[Opening Given data section]
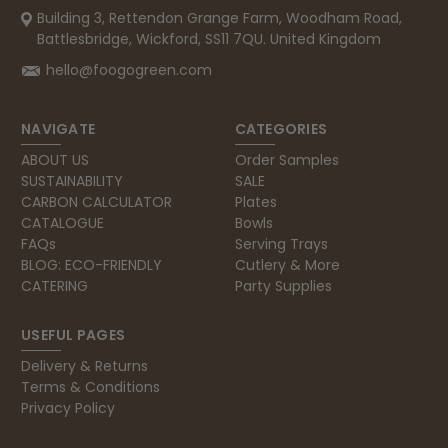
Building 3, Rettendon Grange Farm, Woodham Road,
Battlesbridge, Wickford, SS11 7QU. United Kingdom
hello@foogogreen.com
NAVIGATE
CATEGORIES
ABOUT US
Order Samples
SUSTAINABILITY
SALE
CARBON CALCULATOR
Plates
CATALOGUE
Bowls
FAQs
Serving Trays
BLOG: ECO-FRIENDLY
Cutlery & More
CATERING
Party Supplies
USEFUL PAGES
Delivery & Returns
Terms & Conditions
Privacy Policy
[Closing Given data section]
● To do
Give the listing again exactly, but omit each image.

● Expected output
Building 3, Rettendon Grange Farm, Woodham Road,
Battlesbridge, Wickford, SS11 7QU. United Kingdom
hello@foogogreen.com
NAVIGATE
CATEGORIES
ABOUT US
Order Samples
SUSTAINABILITY
SALE
CARBON CALCULATOR
Plates
CATALOGUE
Bowls
FAQs
Serving Trays
BLOG: ECO-FRIENDLY
Cutlery & More
CATERING
Party Supplies
USEFUL PAGES
Delivery & Returns
Terms & Conditions
Privacy Policy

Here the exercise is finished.